Jakarta – Di tengah tekanan pasar kerja yang semakin kompetitif, tren kerja digital dan remote work semakin mendapat perhatian. Hal ini tercermin dalam gelaran Teman Kreativ Online Conference 2026 yang diikuti lebih dari 500 peserta dari berbagai latar belakang.
Konferensi yang digelar pada 2 Mei 2026 ini menghadirkan pelaku industri, praktisi, hingga pemangku kebijakan untuk membahas peluang dan tantangan kerja digital di era ekonomi yang terus berubah.

CEO SMESCO Indonesia, Doddy Akhmadsyah Matondang, menegaskan bahwa freelancer kini menjadi bagian penting dalam ekosistem ekonomi nasional.
“Freelancer adalah bagian dari UMKM. Kami memiliki tanggung jawab untuk mendampingi mereka agar bisa berkembang,” ujarnya.
Fenomena pergeseran karier juga disorot dalam konferensi ini. Banyak peserta datang dengan latar belakang yang terdampak perubahan ekonomi, termasuk pemutusan hubungan kerja (PHK), dan mulai mencari peluang di sektor digital.
Remote Workers Strategist, Della Miranti, menekankan pentingnya strategi dalam membangun karier digital.
“Kenali skill yang bisa dijual dan fokus pada niche tertentu. Jangan mencoba semuanya tanpa arah,” katanya.
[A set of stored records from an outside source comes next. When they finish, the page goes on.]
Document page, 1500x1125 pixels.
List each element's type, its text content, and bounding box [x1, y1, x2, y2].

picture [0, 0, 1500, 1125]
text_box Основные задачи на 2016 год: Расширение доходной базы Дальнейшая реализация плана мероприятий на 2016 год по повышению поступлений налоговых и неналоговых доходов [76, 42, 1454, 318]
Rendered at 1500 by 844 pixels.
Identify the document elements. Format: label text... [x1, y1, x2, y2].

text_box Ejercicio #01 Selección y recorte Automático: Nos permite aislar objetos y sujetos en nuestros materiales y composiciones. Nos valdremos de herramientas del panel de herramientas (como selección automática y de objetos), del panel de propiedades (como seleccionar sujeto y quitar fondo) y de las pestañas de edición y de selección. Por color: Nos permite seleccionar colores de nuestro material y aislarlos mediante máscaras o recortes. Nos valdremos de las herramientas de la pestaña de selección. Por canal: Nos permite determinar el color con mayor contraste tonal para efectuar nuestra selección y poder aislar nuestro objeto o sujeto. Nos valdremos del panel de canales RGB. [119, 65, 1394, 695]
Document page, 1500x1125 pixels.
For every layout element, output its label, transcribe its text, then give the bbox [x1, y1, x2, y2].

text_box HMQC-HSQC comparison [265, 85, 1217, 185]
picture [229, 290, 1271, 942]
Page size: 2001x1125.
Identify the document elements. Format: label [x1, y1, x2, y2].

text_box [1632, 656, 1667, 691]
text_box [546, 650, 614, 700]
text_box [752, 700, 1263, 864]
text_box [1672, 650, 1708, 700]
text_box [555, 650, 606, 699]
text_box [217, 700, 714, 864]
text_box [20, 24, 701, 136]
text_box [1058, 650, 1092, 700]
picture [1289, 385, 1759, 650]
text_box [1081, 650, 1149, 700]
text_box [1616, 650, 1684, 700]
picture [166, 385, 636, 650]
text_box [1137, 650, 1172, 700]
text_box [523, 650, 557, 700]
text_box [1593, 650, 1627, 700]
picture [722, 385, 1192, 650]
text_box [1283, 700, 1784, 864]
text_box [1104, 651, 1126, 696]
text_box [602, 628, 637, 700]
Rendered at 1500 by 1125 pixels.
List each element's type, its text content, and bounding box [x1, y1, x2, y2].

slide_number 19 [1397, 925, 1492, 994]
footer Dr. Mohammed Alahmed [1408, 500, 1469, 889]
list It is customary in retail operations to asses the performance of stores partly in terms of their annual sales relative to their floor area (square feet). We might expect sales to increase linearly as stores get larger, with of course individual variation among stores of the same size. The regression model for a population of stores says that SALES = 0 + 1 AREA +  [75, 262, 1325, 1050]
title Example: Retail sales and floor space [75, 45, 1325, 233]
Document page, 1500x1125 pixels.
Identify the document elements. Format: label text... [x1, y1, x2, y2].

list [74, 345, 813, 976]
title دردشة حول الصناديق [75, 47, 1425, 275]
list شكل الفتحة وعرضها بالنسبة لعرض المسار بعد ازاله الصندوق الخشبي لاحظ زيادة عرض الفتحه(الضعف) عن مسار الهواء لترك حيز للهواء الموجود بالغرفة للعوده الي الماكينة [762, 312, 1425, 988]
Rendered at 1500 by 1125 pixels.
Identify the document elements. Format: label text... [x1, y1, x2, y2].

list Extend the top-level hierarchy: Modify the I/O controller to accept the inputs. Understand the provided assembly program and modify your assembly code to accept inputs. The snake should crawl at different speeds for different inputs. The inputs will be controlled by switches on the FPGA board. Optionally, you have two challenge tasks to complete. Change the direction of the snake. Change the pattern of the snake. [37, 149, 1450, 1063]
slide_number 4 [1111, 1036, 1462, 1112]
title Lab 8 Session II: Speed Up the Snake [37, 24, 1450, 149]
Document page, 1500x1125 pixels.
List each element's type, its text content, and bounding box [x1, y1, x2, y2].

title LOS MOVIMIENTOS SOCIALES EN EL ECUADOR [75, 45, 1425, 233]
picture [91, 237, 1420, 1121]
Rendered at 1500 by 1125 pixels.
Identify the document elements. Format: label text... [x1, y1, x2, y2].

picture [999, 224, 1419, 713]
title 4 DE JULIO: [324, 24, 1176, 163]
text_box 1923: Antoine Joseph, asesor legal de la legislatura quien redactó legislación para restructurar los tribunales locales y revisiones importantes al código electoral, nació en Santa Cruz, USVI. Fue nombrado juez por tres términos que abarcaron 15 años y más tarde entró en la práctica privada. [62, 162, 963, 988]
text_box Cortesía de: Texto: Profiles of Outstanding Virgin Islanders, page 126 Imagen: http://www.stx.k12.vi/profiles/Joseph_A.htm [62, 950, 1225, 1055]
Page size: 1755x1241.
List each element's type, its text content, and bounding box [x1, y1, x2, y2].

Di sisi lain, Senior Business Coach & Investor Ferly F. Raya menyoroti tantangan utama dalam industri remote work, yakni kepercayaan antara klien dan pekerja.
“Trust dibangun dari konsistensi kecil, terutama komunikasi yang jelas dan proaktif,” ujarnya.
Founder Casa Kreatif Media Distribution Agency, Baharudin Gia, melihat tren ini sebagai bagian dari transformasi besar di industri digital.
“Saat ini kebutuhan SDM di dunia digital semakin kompleks dan demanding. Namun di balik itu, peluangnya juga semakin besar—tidak hanya di pasar lokal, tetapi sudah terbuka secara global,” ujarnya.
Ia menilai kondisi ekonomi yang sedang mengalami tekanan justru membuka ruang baru bagi individu untuk berkembang di sektor digital.
“Ini momentum untuk mulai lebih kreatif dan produktif di tengah pergeseran ekonomi yang sedang terjadi,” tambahnya.

Founder Teman Kreativ, Diah Kusuma Dewi, mengungkapkan bahwa program yang mereka jalankan tidak hanya berfokus pada pelatihan, tetapi juga menciptakan ekosistem.
Dalam program magang selama tiga bulan, peserta mencatatkan:
- Pertumbuhan media sosial hingga 309%
- Engagement meningkat hingga 11.000%
- Total jangkauan mencapai lebih dari 5 juta views
- Sebanyak 15 dari 37 peserta bahkan berhasil melanjutkan ke kontrak kerja berbayar.
“Kami ingin menjadi support system bagi mereka yang ingin berkembang di dunia digital,” ujar Diah.